↓

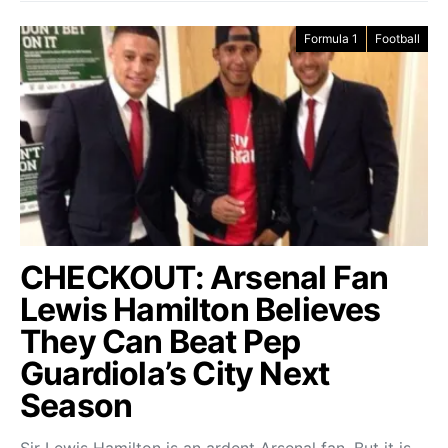
Formula 1
Football
CHECKOUT: Arsenal Fan
Lewis Hamilton Believes
They Can Beat Pep
Guardiola’s City Next
Season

↑

§ **What to do**
Rewrite the lines of the data above as a Markdown table with two columns, Row and Line, numbering each line in order and omitting blank lines. Leave the pictures out of the table.

§ **Exercise response**
| Row | Line |
|---|---|
| 1 | Formula 1 |
| 2 | Football |
| 3 | CHECKOUT: Arsenal Fan |
| 4 | Lewis Hamilton Believes |
| 5 | They Can Beat Pep |
| 6 | Guardiola’s City Next |
| 7 | Season |